Metroid Prime Trilogy
Series of the decade?
Looking back, perhaps the most galling aspect of the GameCube's relative failure was that two of the best games of the past decade never reached a wider audience. Anyone who experienced Retro Studios' twin masterpieces, Metroid Prime and Metroid Prime 2: Echoes, will know that both of them deserved to be hailed alongside the very biggest brands in gaming.
Simply put, both games excelled at everything they did. The challenge was greater, the design more intelligent and imaginative, with intricate, varied and fully-realised worlds alive with lavish detail and absorbing atmosphere. How these shooter-adventures weren't multi-million-selling worldwide hits has always been a source of personal frustration. Even hardcore gamers seemed reluctant to give them a try.
The 2007 release of the series' conclusion, Corruption, provided some comfort but also a few niggles. The revamped Wii controls were tailor-made for the first-person shooting. At the time, we noted that the lock-on free-aiming system "gives a degree of fluid, accurate control that's far and away the most intuitive, satisfying system anyone's come up with on a console."
The idea that Nintendo and Retro might some day go back and apply these control enhancements to the first two Metroid Prime titles seemed almost too good to be true. The New Play Control reissues we've seen lately gave us hope that it could happen, but to throw all three titles onto a compilation package was beyond our wildest dreams. Not since Super Mario All Stars in the SNES era has Nintendo taken an opportunity to unite one of its great series in such an irresistible way.
Better yet, Retro hasn't thrown the package together without love. It has retooled the controls for the two GameCube episodes, added a full 16:9 widescreen mode, improved some of the texturing, and even rebalanced the games to answer the barrage of complaints about some of the howlingly unfair difficulty spikes which many will ruefully recall - especially from the repeatedly spiteful Echoes.

# DATASET EXCERPTS:
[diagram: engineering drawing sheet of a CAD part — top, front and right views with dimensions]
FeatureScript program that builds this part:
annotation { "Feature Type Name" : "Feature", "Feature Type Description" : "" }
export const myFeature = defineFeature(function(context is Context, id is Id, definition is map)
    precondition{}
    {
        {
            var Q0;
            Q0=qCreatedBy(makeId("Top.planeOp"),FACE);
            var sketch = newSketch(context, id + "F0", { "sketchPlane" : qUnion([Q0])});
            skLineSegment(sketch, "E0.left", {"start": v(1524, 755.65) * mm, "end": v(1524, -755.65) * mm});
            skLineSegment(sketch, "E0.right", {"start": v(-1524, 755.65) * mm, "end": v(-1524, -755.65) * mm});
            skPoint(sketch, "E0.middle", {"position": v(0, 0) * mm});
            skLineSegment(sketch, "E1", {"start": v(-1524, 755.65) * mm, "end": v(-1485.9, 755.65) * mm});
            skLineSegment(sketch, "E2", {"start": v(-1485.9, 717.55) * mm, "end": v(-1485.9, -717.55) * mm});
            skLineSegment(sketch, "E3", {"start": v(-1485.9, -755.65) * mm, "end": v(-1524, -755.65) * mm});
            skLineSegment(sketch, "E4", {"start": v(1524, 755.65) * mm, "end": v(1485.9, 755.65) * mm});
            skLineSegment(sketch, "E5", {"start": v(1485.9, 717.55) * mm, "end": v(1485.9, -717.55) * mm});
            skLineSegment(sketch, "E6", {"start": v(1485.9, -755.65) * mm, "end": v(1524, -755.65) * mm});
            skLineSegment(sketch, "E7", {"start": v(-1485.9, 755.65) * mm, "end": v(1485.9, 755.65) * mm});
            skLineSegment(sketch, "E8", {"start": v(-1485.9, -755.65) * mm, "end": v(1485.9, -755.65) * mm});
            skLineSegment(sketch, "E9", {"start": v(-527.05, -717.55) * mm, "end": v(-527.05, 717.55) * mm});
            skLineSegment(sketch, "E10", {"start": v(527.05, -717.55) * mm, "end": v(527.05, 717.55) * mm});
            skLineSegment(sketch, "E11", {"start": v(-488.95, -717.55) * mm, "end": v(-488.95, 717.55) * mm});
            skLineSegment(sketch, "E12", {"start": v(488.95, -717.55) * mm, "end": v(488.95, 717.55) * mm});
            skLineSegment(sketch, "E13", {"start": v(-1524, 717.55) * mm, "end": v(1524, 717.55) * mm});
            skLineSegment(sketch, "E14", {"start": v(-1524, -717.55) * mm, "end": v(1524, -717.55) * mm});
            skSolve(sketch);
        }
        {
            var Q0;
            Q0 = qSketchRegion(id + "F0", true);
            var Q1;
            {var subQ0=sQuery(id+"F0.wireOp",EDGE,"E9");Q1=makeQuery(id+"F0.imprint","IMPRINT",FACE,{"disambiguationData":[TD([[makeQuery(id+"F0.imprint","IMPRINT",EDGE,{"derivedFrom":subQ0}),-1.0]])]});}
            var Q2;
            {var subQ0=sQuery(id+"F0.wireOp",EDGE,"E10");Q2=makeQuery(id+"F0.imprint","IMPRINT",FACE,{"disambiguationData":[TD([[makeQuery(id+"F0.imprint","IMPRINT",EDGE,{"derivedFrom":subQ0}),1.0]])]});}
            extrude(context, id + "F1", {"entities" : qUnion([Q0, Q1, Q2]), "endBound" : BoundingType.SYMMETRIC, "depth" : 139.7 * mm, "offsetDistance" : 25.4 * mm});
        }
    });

# TASK ITEM:
Can you write the next part of the Metroid Prime Trilogy review, picking up after the sentence about Retro rebalancing the games' difficulty spikes?

# RESPONSE TO THIS TASK:
As a result, we're presented with a definitive collection which will not only appeal to those who missed out, but offer a tantalising opportunity for fans of the series to experience enhanced versions of some standout, must-own classics.
This generously-priced collection also presents a long-overdue opportunity to put the series in some sort of context. Released over a five-year period between the end of 2002 and 2007, the Prime games brought Metroid into that select club of game series which successfully negotiated the notoriously tricky transition from 2D to 3D. Retro not only managed it, but did so with breathtaking style.
When Metroid Prime made its debut in October 2002, fans were quick to jump on anyone daring to call it a first-person shooter. That was a little overzealous, looking back, but it's certainly fair to say that it's a multi-faceted title that involves a whole lot more than shooting aliens in the face. By retaining all the elements which made the original Metroids so revered, it fused platforming and puzzling with intense combat, while retaining the intricate game-world design that rewarded patient exploration.
It also kept upgrading at its core. Additional weapons and components would gradually allow the power-suited space-heroine Samus to take on new challenges, explore areas previously off-limits, and generally beef up her abilities across the course of the adventure.
The Metroid Prime games made fighting boss monsters a major event, and the generous rewards always felt appropriate after such memorable and taxing encounters. Often screen-filling, generally challenging, and imaginative in design, some of the key encounters (especially in the fearsome dark/light world of Echoes) became some of my own personal favourite boss encounters in videogames history. Driven by the chillingly insistent soundtrack, they were the sort of games that forced you, at such frantic moments, to press pause and furiously shake the strain out of your hands.